▶ [Excerpted records]

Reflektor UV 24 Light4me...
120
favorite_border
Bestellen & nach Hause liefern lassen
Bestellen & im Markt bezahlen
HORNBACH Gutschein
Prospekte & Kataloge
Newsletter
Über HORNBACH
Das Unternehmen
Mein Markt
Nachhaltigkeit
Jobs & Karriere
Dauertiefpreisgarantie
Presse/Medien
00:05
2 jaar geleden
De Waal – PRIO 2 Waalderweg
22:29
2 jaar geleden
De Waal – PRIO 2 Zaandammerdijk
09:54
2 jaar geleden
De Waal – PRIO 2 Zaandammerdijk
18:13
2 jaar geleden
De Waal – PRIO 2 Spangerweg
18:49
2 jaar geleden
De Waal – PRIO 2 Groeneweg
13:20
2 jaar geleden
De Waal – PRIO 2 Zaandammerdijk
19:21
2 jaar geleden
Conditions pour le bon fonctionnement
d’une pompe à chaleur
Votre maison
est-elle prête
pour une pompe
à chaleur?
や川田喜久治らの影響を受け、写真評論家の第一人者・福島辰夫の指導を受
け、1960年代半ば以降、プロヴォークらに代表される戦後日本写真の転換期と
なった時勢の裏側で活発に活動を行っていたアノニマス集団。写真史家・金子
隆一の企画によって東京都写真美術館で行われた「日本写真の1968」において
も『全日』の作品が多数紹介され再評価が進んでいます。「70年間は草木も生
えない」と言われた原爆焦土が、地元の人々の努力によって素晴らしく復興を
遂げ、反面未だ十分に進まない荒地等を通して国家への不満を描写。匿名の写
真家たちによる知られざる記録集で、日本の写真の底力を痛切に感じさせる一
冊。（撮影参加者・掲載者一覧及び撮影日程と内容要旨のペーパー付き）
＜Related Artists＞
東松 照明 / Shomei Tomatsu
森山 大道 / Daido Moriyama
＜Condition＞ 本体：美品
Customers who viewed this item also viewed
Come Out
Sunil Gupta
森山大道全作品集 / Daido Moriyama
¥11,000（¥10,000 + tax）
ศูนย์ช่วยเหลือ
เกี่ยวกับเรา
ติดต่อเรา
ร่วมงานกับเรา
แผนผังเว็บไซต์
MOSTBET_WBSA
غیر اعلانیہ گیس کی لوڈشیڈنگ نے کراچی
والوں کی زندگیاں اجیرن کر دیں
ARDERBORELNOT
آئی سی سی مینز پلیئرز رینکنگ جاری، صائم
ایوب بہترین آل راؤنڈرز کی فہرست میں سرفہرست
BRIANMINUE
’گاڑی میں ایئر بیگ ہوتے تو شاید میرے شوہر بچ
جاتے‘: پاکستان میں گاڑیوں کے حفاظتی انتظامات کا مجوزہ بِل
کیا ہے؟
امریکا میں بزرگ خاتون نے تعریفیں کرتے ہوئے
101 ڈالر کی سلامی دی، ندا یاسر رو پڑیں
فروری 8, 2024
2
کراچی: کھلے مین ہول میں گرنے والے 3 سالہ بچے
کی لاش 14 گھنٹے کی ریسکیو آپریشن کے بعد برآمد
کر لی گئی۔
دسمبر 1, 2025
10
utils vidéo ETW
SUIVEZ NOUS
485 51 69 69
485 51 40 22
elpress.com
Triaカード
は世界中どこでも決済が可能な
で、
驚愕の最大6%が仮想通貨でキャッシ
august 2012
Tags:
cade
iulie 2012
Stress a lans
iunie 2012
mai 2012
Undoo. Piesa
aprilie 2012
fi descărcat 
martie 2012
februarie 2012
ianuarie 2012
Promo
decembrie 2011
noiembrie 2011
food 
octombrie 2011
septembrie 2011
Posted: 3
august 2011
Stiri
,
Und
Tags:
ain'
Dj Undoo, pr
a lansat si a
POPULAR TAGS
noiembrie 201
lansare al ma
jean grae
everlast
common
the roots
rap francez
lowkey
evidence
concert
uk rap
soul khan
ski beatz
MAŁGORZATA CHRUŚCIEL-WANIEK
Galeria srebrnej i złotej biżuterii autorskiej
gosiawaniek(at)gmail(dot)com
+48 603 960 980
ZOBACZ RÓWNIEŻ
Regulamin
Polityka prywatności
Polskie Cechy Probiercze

▶ [What to produce] Only the lines from the one containing "MAŁGORZATA CHRUŚCIEL-WANIEK" through the final line of the material should be printed, each word for word. Both of those lines count.

▶ [Solution]
MAŁGORZATA CHRUŚCIEL-WANIEK
Galeria srebrnej i złotej biżuterii autorskiej
gosiawaniek(at)gmail(dot)com
+48 603 960 980
ZOBACZ RÓWNIEŻ
Regulamin
Polityka prywatności
Polskie Cechy Probiercze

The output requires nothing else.